(Required actions):
• 1. In the forum thread on open files, what does ashsysad ask Namol how to find?
• 2. Decide whether each statement agrees with the forum thread on open files: (a) One reply says that finding out why the issue happened means looking over the logs. (b) One writer says that the last time they had this problem, it was related to ulimit. (c) The thread states that the crontab had no processes set up to run.
• 3. Repeat the part of the forum thread on open files starting with "This will give" and going on through "causing the error.".

(Text block):
· · · · ·
This will give you the maximum number of files the current user can open

ulimit -u [number]

Will set this param to [number]
When the issue was happening were you able to do a ps command? What does the crontab look like? are there a lot of processes setup to run in there? To find out why this happened you need to start looking over your logs and see what might have been causing the error.
ashsysadAuthor Commented:
Hi Namol, Is there a way that I can find the total count of number of files opened in a system by all users?
The last time I had this (and it was a few years ago now) it was definately ulimit related (someone mentioned this above).
· · · · ·
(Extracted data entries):
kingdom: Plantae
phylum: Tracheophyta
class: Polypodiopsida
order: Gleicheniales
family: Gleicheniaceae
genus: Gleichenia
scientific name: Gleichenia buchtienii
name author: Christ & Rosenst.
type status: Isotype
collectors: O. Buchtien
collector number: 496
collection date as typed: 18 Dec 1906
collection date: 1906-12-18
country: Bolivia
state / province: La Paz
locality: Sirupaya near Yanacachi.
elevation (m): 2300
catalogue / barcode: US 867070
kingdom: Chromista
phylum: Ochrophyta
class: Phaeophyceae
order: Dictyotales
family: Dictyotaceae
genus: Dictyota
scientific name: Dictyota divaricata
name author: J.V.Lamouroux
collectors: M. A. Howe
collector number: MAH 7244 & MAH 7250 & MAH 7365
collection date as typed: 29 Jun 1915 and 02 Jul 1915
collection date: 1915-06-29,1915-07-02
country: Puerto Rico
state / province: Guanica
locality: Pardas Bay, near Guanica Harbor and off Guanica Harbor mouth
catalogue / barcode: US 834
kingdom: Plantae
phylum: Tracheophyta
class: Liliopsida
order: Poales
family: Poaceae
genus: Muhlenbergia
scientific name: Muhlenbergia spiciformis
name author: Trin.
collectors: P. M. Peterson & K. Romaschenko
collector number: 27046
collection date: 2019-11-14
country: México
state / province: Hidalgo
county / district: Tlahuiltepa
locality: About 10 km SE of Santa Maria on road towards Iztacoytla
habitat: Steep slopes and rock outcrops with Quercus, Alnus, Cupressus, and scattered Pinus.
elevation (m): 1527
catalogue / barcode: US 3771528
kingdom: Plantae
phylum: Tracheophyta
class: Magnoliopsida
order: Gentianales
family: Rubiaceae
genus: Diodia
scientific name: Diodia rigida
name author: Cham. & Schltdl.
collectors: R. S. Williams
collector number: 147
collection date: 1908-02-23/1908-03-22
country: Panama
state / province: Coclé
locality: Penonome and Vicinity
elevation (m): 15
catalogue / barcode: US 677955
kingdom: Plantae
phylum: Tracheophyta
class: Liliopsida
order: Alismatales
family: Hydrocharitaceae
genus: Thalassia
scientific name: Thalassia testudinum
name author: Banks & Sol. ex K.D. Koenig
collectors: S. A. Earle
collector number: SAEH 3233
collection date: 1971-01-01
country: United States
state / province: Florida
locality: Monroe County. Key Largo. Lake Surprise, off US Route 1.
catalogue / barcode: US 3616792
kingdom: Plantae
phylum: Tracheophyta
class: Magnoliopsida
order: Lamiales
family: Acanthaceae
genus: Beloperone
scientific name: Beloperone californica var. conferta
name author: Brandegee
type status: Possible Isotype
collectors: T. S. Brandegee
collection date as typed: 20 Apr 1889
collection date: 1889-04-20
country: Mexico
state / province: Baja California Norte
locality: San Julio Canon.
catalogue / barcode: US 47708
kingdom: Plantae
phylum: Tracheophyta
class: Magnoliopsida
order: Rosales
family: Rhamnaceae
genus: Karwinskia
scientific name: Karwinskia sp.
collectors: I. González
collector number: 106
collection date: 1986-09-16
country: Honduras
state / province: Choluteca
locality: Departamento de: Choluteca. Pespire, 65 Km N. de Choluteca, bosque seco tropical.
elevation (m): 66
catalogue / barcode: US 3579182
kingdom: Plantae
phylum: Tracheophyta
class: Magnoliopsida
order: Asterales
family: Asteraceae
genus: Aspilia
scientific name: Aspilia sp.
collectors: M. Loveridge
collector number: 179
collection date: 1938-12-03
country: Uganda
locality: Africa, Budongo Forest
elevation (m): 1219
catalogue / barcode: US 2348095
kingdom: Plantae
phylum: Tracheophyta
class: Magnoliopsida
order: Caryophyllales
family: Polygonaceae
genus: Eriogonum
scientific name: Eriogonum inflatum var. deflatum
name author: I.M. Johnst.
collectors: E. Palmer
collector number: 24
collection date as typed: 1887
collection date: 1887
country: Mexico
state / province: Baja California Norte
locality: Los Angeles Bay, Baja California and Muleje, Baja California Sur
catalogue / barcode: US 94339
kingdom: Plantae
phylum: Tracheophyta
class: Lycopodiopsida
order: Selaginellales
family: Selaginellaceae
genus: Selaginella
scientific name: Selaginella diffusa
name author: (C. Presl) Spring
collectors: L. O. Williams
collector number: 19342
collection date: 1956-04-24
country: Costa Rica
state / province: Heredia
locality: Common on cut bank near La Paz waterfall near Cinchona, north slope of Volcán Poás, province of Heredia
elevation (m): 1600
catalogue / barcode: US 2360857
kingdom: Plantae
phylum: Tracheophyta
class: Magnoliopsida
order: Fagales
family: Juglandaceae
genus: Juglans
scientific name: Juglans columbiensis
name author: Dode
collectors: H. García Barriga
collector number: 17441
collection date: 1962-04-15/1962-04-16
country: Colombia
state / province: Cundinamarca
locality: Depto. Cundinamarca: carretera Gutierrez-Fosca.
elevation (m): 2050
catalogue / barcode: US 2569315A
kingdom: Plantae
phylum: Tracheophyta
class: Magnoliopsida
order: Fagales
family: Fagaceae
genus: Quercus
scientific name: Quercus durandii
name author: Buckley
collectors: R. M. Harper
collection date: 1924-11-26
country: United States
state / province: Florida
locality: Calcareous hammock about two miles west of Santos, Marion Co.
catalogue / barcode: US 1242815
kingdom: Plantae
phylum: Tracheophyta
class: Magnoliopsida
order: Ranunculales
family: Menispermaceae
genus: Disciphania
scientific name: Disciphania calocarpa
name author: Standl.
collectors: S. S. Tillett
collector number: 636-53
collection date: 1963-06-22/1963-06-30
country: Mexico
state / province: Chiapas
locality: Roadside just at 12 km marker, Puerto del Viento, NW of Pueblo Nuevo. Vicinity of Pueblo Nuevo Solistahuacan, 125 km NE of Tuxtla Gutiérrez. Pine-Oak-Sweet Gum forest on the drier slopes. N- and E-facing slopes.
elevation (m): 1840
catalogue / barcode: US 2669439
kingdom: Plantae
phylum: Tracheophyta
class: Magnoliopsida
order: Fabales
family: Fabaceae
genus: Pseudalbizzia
· · · · ·
(Response list):
• 1. A way to find the total count of the number of files opened in a system by all users.

• 2.
(a) Yes: "To find out why this happened you need to start looking over your logs and see what might have been causing the error."
(b) Yes: "it was definately ulimit related"
(c) No: the thread only asks, "What does the crontab look like? are there a lot of processes setup to run in there?"

• 3.
This will give you the maximum number of files the current user can open

ulimit -u [number]

Will set this param to [number]
When the issue was happening were you able to do a ps command? What does the crontab look like? are there a lot of processes setup to run in there? To find out why this happened you need to start looking over your logs and see what might have been causing the error.